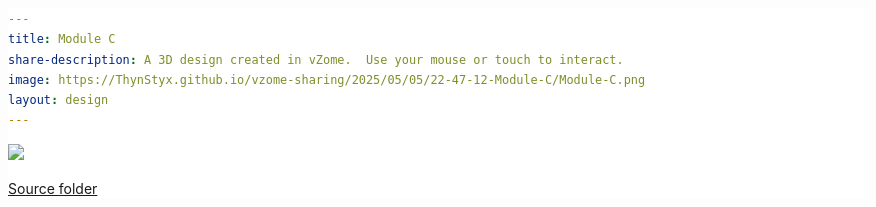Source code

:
 ```yaml
---
title: Module C
share-description: A 3D design created in vZome.  Use your mouse or touch to interact.
image: https://ThynStyx.github.io/vzome-sharing/2025/05/05/22-47-12-Module-C/Module-C.png
layout: design
---
```


  
  
  <vzome-viewer style="width: 100%; height: 60dvh" show-scenes='named'
        src="https://ThynStyx.github.io/vzome-sharing/2025/05/05/22-47-12-Module-C/Module-C.vZome" >
    <img  style="width: 100%"
        src="https://ThynStyx.github.io/vzome-sharing/2025/05/05/22-47-12-Module-C/Module-C.png" >
  </vzome-viewer>


[Source folder](<https://github.com/ThynStyx/vzome-sharing/tree/main/2025/05/05/22-47-12-Module-C/>)
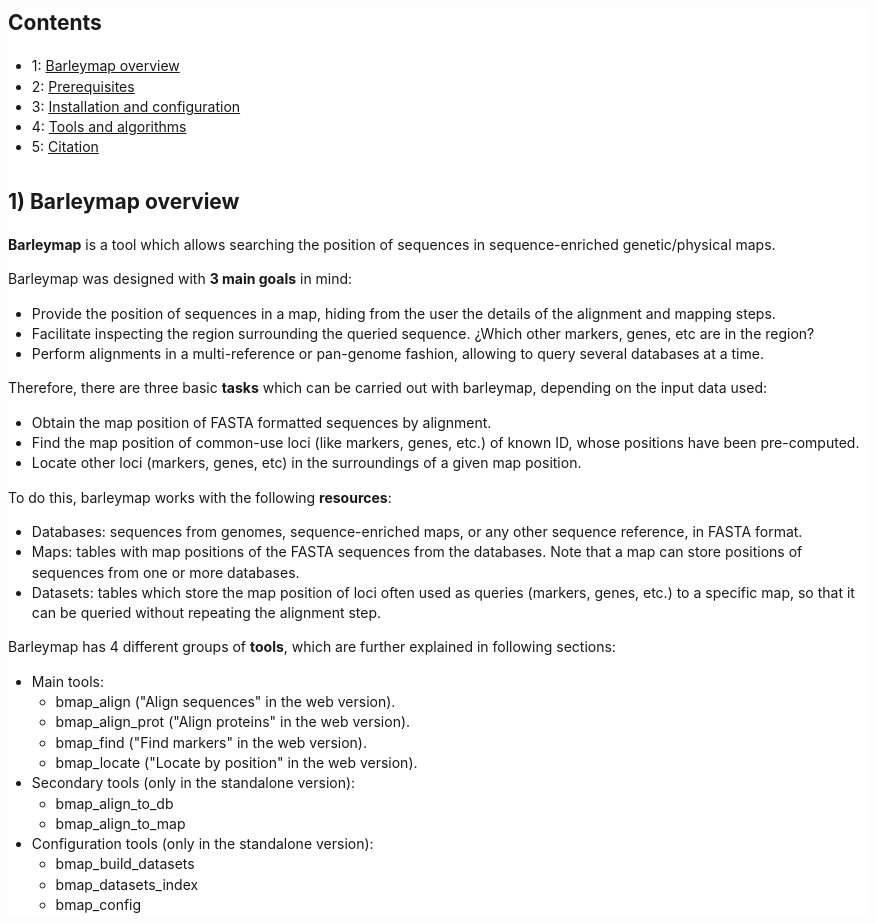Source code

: 
## Contents

 - 1: [Barleymap overview](https://github.com/Cantalapiedra/barleymap#1-barleymap-overview)
 - 2: [Prerequisites](https://github.com/Cantalapiedra/barleymap#2-prerequisites)
 - 3: [Installation and configuration](https://github.com/Cantalapiedra/barleymap#3-installation-and-configuration)
 - 4: [Tools and algorithms](https://github.com/Cantalapiedra/barleymap#4-tools-and-algorithms)
 - 5: [Citation](https://github.com/Cantalapiedra/barleymap#5-citation)
 
## 1) Barleymap overview

**Barleymap** is a tool which allows searching the position of sequences
in sequence-enriched genetic/physical maps.

Barleymap was designed with **3 main goals** in mind:
- Provide the position of sequences in a map, hiding from the user the details of the alignment and mapping steps.
- Facilitate inspecting the region surrounding the queried sequence. ¿Which other markers, genes, etc are in the region?
- Perform alignments in a multi-reference or pan-genome fashion, allowing to query several databases at a time.

Therefore, there are three basic **tasks** which can be carried out with barleymap,
depending on the input data used:

- Obtain the map position of FASTA formatted sequences by alignment.
- Find the map position of common-use loci (like markers, genes, etc.) of known ID,
whose positions have been pre-computed.
- Locate other loci (markers, genes, etc) in the surroundings of a given map position.

To do this, barleymap works with the following **resources**:

- Databases: sequences from genomes, sequence-enriched maps, or any other sequence reference,
in FASTA format.
- Maps: tables with map positions of the FASTA sequences from the databases.
Note that a map can store positions of sequences from one or more databases.
- Datasets: tables which store the map position of loci often used as queries (markers, genes, etc.)
to a specific map, so that it can be queried without repeating the alignment step.

Barleymap has 4 different groups of **tools**, which are further explained in following sections:
- Main tools:
  - bmap_align ("Align sequences" in the web version).
  - bmap_align_prot ("Align proteins" in the web version).
  - bmap_find ("Find markers" in the web version).
  - bmap_locate ("Locate by position" in the web version).
- Secondary tools (only in the standalone version):
  - bmap_align_to_db 
  - bmap_align_to_map
- Configuration tools (only in the standalone version):
  - bmap_build_datasets
  - bmap_datasets_index
  - bmap_config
□ □ □ □
The response should consist of the lines above from the first through the one containing "- Provide the", transcribed exactly, with every picture left out.

Source code

:
 ```yaml
---
title: Module C
share-description: A 3D design created in vZome.  Use your mouse or touch to interact.
image: https://ThynStyx.github.io/vzome-sharing/2025/05/05/22-47-12-Module-C/Module-C.png
layout: design
---
```


  
  
  <vzome-viewer style="width: 100%; height: 60dvh" show-scenes='named'
        src="https://ThynStyx.github.io/vzome-sharing/2025/05/05/22-47-12-Module-C/Module-C.vZome" >
    <img  style="width: 100%"
        src="https://ThynStyx.github.io/vzome-sharing/2025/05/05/22-47-12-Module-C/Module-C.png" >
  </vzome-viewer>


[Source folder](<https://github.com/ThynStyx/vzome-sharing/tree/main/2025/05/05/22-47-12-Module-C/>)
Source code

: 
## Contents

 - 1: [Barleymap overview](https://github.com/Cantalapiedra/barleymap#1-barleymap-overview)
 - 2: [Prerequisites](https://github.com/Cantalapiedra/barleymap#2-prerequisites)
 - 3: [Installation and configuration](https://github.com/Cantalapiedra/barleymap#3-installation-and-configuration)
 - 4: [Tools and algorithms](https://github.com/Cantalapiedra/barleymap#4-tools-and-algorithms)
 - 5: [Citation](https://github.com/Cantalapiedra/barleymap#5-citation)
 
## 1) Barleymap overview

**Barleymap** is a tool which allows searching the position of sequences
in sequence-enriched genetic/physical maps.

Barleymap was designed with **3 main goals** in mind:
- Provide the position of sequences in a map, hiding from the user the details of the alignment and mapping steps.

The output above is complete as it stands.